Thursday, April 22, 2010

Informal Learning Hits Brick Walls

Informal Learning Hits Brick Walls

There is more than one way to implement informal learning. The approach differs depending on the nature of the organization.


Organizations have plenty of formal structures - brick walls or command and control environments.


It is better to deal with the "formal" requirements of the organization on informal learning. This is a reality for many types of enterprise programs that impacts learning, work and performance.


I agree with Jay Cross and Harold Jarche that we should not box-in or put constraints on informal learning otherwise it does not flourish. At the core of informal learning are freedom, independence and flexibility. Perhaps another way to look at “formalizing” informal learning is
deepening informal learning."


However, there are considerations we need to incorporate and reconcile in our decisions on informal learning:


  1. Do we need some form of structure and formal approach to strategize the implementation of informal learning or do we not?

  2. How do we launch and initiate informal learning?

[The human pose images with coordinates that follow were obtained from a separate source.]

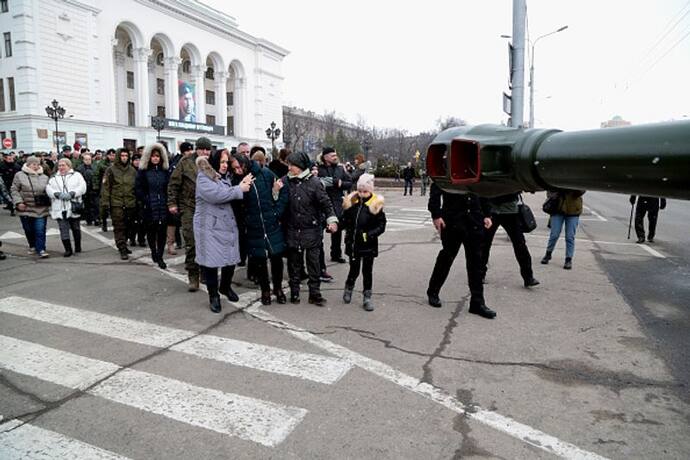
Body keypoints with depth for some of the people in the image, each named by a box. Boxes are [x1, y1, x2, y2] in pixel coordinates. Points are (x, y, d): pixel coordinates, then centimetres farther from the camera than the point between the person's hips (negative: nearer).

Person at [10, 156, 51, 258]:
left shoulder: (44, 177, 8)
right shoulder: (19, 175, 1)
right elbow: (14, 190, 1)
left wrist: (48, 202, 3)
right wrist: (18, 202, -9)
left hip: (41, 209, 0)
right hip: (26, 208, 0)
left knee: (40, 230, -6)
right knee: (29, 230, 12)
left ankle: (41, 249, -2)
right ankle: (32, 246, 31)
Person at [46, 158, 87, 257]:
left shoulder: (76, 175, 9)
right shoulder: (54, 178, 17)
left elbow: (82, 187, -5)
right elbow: (48, 189, 2)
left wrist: (71, 193, -19)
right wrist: (58, 194, -17)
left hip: (73, 207, -2)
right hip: (59, 209, 2)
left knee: (75, 228, 8)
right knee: (63, 229, -2)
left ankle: (78, 247, 21)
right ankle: (68, 250, 1)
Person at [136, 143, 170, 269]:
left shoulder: (164, 171, 10)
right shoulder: (143, 171, 1)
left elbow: (169, 187, 11)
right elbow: (138, 188, -1)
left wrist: (167, 201, 0)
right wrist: (146, 201, -9)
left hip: (163, 206, 2)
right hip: (149, 207, -2)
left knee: (162, 231, -2)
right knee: (151, 231, 7)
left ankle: (159, 257, 2)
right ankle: (153, 252, 27)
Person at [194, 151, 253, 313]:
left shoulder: (224, 177, 16)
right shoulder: (203, 178, -10)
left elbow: (230, 196, 13)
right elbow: (216, 195, -25)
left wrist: (241, 186, -4)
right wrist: (239, 189, -19)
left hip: (228, 224, 7)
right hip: (210, 226, -7)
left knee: (231, 258, 10)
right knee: (211, 260, -2)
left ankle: (225, 287, 33)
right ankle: (213, 295, 14)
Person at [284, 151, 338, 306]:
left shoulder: (314, 182, -7)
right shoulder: (287, 181, 0)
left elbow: (325, 203, -6)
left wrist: (331, 219, -18)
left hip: (311, 230, -2)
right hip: (293, 231, 2)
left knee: (313, 262, 6)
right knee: (294, 263, 12)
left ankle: (314, 293, 17)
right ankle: (294, 292, 25)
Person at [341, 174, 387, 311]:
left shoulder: (375, 205, -9)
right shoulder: (351, 202, -1)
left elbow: (381, 226, -7)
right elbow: (345, 220, 12)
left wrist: (368, 235, -16)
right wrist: (348, 232, 0)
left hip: (369, 245, -2)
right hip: (353, 243, 2)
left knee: (367, 271, 8)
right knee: (354, 269, 12)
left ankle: (367, 298, 20)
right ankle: (348, 289, 39)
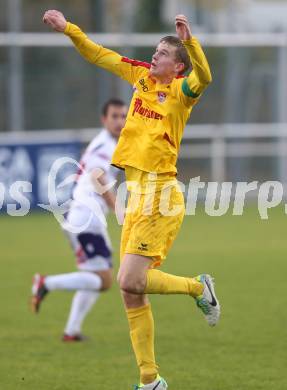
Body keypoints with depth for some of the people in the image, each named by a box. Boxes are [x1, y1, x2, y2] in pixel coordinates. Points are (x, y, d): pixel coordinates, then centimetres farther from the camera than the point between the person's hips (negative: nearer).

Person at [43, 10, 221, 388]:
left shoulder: (181, 90, -5)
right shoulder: (142, 77, 14)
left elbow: (204, 77, -27)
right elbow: (98, 56, 21)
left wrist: (190, 41, -40)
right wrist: (68, 28, 14)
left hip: (161, 195, -7)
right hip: (137, 195, 7)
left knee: (130, 281, -17)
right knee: (132, 291, 5)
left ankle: (198, 287, 9)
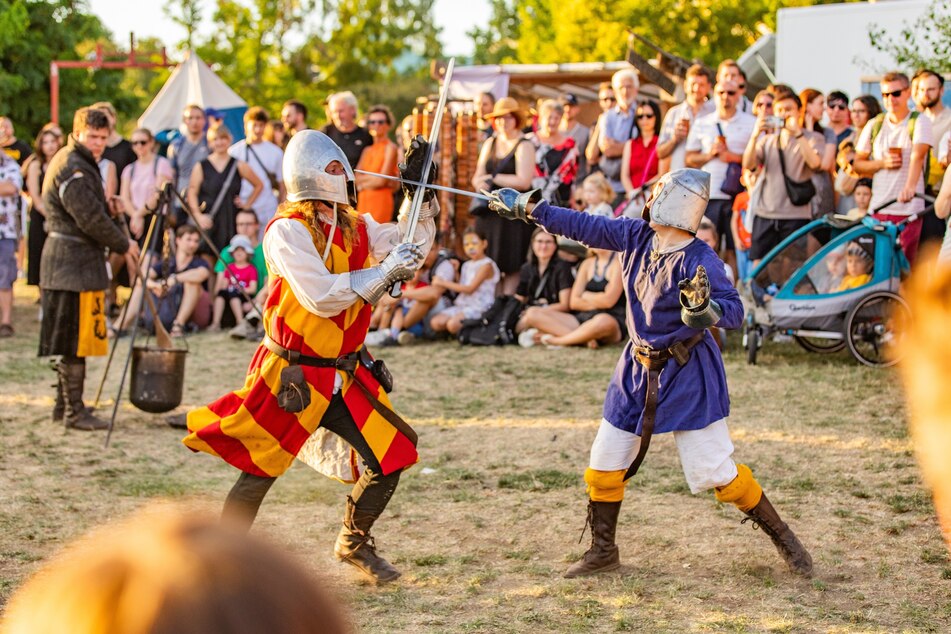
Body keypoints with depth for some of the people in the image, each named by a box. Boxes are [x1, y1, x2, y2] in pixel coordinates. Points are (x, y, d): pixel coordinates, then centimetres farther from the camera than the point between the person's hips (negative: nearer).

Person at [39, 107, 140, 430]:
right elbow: (90, 219, -20)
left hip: (77, 261, 11)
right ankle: (74, 413, -2)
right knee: (76, 340, -6)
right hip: (75, 264, -11)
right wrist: (124, 245, -9)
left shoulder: (81, 164, 18)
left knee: (74, 341, 17)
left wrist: (120, 245, 11)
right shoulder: (71, 167, -16)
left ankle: (64, 405, 25)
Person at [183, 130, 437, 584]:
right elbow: (322, 296, -24)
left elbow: (412, 244, 12)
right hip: (292, 376, -7)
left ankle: (355, 542, 23)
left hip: (344, 374, 7)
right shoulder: (287, 231, -16)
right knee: (260, 470, -2)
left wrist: (418, 193, 1)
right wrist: (384, 273, -22)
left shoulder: (354, 227, 7)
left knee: (391, 456, 3)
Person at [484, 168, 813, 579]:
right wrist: (526, 207, 8)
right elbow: (584, 227, 6)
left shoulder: (699, 260, -23)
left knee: (717, 471, -7)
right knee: (604, 464, 10)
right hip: (639, 368, 7)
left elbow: (735, 311, -29)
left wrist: (706, 308, -50)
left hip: (687, 374, -7)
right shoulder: (635, 236, -3)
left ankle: (783, 538, 10)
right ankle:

Will everyone suddenly spend time in water coolers to share news? Who sets-up the water coolers to begin with?

  3. Will organizational structure disappear? Hierarchies will persist as predictable as the sun will rise tomorrow. Hence, how do we make the informal learning work, live within these structures and move around, play around, approach problems and deal with issues pertaining to reporting responsibilities?

  4. Will companies continue to pay for the time of employees, informal learning software purchases, and the time of people who lead informal learning? If companies pay for informal learning someone has to justify the costs and organize it.

  5. What do we do with critical corporate assets like legal, marketing, security and confidentiality concerns? They follow rigid rules and policies. Who is accountable for these assets as impacted by informal learning?
Informal learning have great contributions. But it has to be reconciled with formal structures; otherwise, it will hit break walls.

I am concerned that in our earnest desire to promote informal learning as a "dogma", we make informal learning as another form of a "brick wall”; which is a pity.

There are many ways to implement informal learning and each way has to deal with organizational brick walls as opportunities, not constraints.


Ray Jimenez, PhD

3Minute Worlds - Learning Community


Social Learning, Work and Performance


3Minute eLearning Games


"Helping Learners Learn Their Way"

1 comment:

  1. There is no argument that people learn not only in intentionally formal settings. But the only other choice isn't 'informal learning'.

    I believe there are really four sets of choices we have when we think about using learning to solve business problems - and it is important to distinguish between them.

    1) intentionally formal (courses, simulations)

    2) unintentionally formal (teams, stretch assignments)

    3) intentionally informal (planned for - blogs, wikis, networks, searches, etc.)

    4) unintentionally informal (unplanned for conversations, etc.)

    The problem has been we have polarized the conversation so that it appears one is forced to choose between formal and informal learning. And, when doing so we loose these other more important choices we have.

    And, we also reinforce the mistake of focusing the conversation on the how rather than the more important what and why. Its like building a house by first collecting the two materials you have in hand before you know what type of house your client wants! And, as with a house, the reality is that you need a great variety of materials that each serve a different purpose.

    So, I feel it is time to move this conversation beyond this simplistic either - or of formal - informal and into the more compelling conversation about what can we do today - with the wide range of tools and approaches we have in hand - that we couldn't have done before.